### Data yang terdapat dalam sebuah kumpulan data
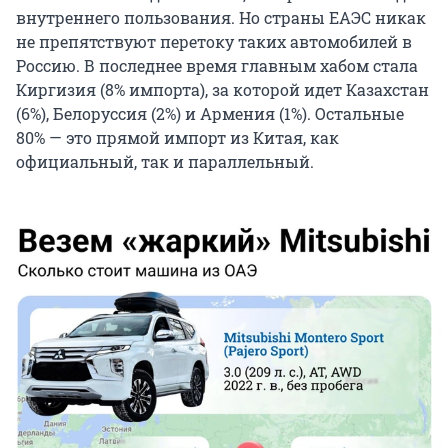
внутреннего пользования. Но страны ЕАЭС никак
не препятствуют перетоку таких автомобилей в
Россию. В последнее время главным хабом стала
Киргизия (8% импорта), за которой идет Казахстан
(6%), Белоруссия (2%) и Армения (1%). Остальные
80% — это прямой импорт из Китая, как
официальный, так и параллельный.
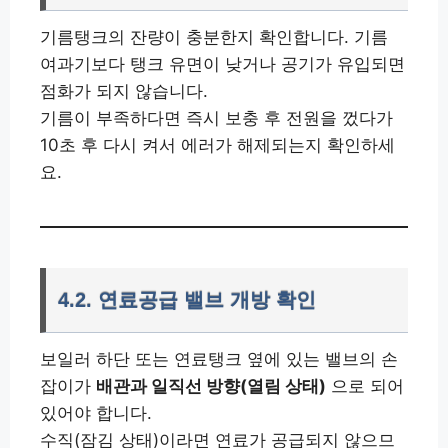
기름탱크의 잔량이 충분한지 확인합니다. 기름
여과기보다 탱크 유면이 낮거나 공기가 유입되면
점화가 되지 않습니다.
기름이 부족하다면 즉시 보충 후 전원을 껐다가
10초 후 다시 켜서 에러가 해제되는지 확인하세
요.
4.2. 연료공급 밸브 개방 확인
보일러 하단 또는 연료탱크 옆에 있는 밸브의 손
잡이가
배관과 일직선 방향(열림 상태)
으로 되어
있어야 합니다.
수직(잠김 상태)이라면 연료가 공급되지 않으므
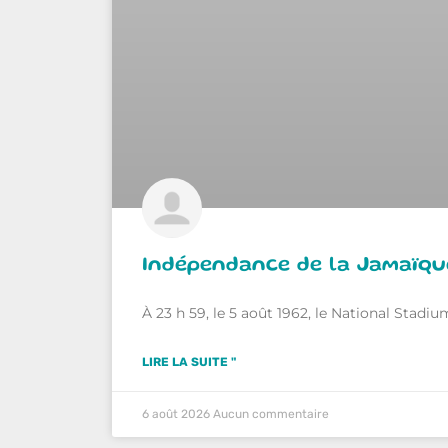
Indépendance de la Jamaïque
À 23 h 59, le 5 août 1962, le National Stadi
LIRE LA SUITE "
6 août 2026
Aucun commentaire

...

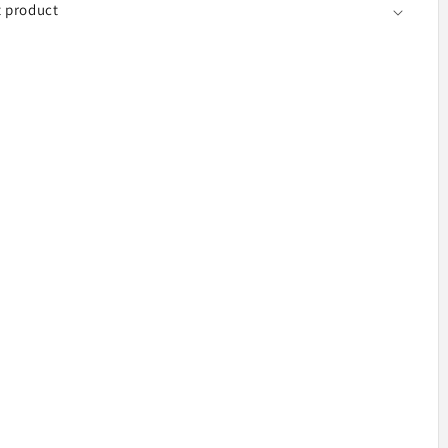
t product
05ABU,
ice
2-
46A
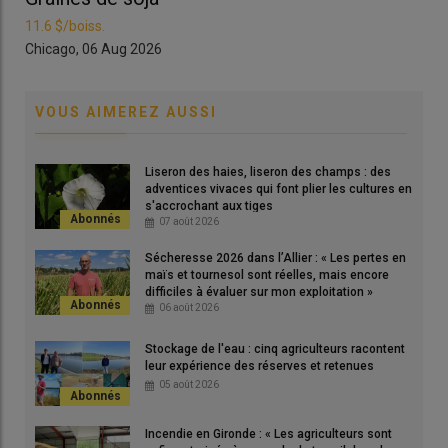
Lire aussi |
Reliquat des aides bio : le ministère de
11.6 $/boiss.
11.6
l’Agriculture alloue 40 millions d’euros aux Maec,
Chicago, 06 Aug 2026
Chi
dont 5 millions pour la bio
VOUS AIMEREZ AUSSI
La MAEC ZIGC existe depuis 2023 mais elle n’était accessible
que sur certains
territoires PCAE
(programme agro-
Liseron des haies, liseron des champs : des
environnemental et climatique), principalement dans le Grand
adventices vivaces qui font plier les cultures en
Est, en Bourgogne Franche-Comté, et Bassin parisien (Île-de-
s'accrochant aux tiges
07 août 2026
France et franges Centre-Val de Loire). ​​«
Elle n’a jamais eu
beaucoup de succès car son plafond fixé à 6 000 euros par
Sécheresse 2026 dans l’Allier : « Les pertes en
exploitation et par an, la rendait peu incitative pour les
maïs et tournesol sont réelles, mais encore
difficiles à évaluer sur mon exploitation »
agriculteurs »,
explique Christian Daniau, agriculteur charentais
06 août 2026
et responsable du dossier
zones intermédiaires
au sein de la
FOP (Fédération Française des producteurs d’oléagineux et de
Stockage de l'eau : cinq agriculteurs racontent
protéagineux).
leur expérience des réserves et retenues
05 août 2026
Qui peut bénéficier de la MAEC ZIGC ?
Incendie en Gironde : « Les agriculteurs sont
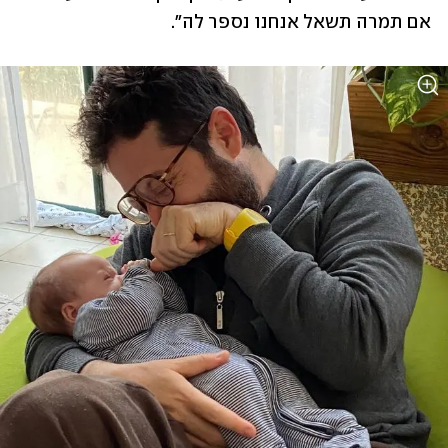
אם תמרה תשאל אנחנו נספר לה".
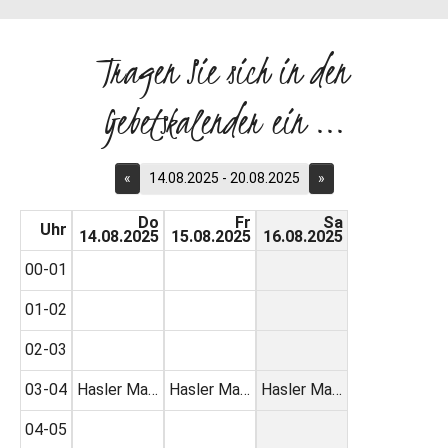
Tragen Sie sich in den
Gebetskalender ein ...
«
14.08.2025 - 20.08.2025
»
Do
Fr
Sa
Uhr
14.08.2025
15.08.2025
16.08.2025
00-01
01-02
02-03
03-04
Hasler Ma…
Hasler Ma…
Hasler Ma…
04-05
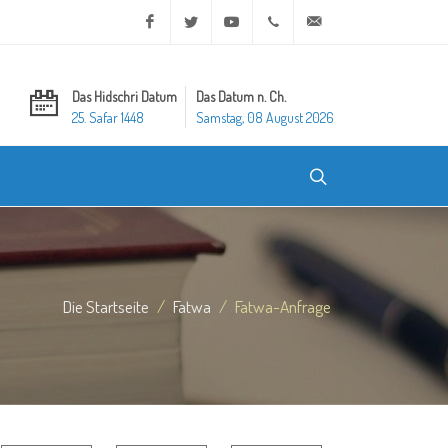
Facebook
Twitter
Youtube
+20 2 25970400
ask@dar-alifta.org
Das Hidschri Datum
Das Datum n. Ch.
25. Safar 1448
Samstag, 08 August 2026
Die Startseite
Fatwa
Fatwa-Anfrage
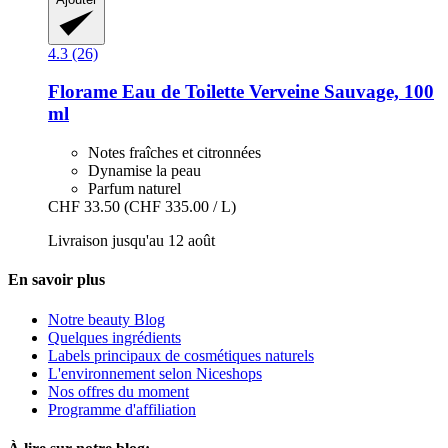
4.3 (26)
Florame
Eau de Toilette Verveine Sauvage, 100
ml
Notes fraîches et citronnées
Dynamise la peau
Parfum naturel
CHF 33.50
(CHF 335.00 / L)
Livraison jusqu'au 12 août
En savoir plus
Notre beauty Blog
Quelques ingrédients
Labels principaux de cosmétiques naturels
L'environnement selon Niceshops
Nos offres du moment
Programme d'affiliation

* * *

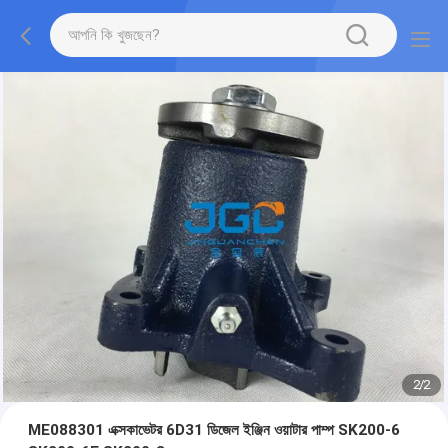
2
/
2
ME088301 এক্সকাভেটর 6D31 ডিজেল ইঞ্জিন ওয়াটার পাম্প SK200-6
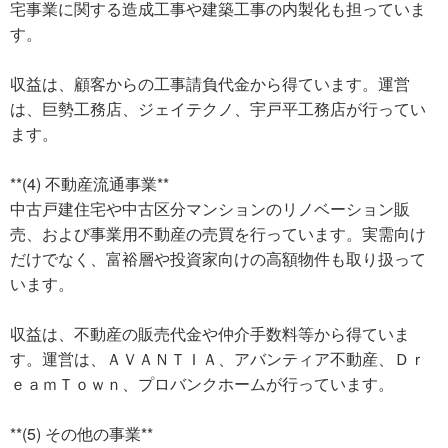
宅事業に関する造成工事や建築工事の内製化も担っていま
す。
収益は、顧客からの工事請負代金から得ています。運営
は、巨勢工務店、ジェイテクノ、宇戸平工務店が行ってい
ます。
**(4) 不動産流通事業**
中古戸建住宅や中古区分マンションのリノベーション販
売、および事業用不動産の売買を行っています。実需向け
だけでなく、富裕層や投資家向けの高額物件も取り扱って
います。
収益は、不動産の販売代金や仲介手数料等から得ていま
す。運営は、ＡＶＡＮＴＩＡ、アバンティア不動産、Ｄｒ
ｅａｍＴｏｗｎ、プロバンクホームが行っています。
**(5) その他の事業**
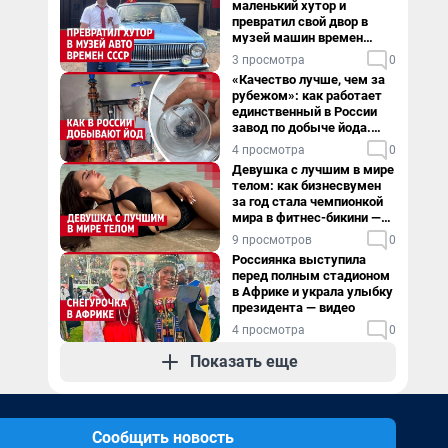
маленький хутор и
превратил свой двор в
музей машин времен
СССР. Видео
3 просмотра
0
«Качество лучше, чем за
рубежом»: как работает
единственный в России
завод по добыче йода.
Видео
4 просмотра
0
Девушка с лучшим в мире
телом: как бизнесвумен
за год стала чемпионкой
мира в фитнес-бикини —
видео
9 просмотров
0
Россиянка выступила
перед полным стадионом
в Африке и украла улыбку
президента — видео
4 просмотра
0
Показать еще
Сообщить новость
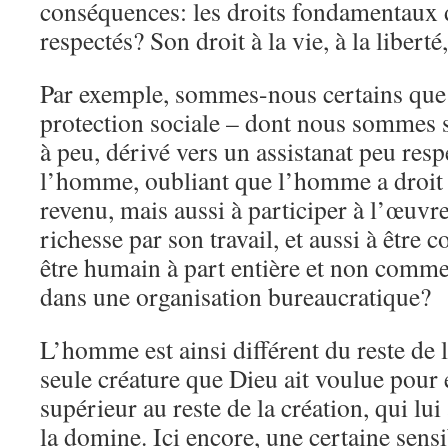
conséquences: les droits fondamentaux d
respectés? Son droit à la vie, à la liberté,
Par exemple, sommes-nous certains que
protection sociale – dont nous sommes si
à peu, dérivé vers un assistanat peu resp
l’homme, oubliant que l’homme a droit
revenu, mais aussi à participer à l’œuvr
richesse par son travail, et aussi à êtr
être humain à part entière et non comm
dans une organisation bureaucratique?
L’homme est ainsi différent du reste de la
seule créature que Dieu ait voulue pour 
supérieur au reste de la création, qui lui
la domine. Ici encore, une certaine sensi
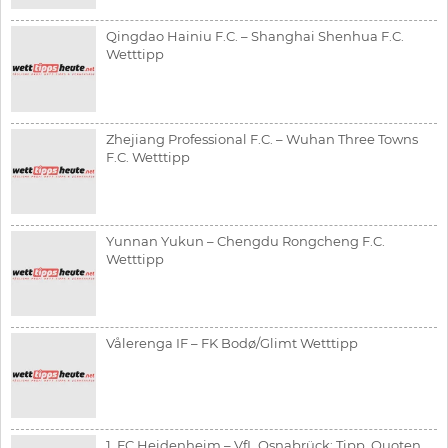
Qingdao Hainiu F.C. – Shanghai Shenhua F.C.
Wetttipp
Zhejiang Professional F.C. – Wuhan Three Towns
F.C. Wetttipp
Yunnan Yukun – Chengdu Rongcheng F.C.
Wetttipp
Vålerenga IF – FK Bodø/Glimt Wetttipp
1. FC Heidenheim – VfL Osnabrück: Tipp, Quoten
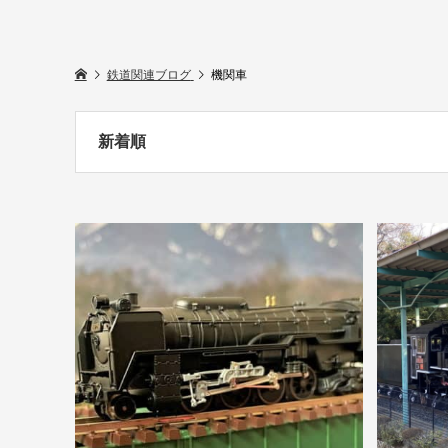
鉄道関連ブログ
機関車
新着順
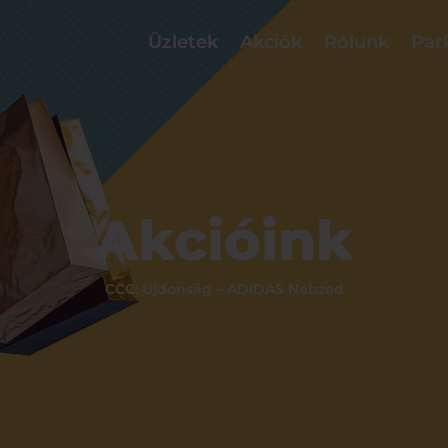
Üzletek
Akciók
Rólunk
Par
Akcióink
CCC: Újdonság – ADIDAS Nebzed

### PERINTAH
Temukan semua baris dalam data di atas yang memuat kata "dans", lalu salin setiap baris tersebut.

### HASIL TUGAS
environnemental et climatique), principalement dans le Grand
Sécheresse 2026 dans l’Allier : « Les pertes en
dans une organisation bureaucratique?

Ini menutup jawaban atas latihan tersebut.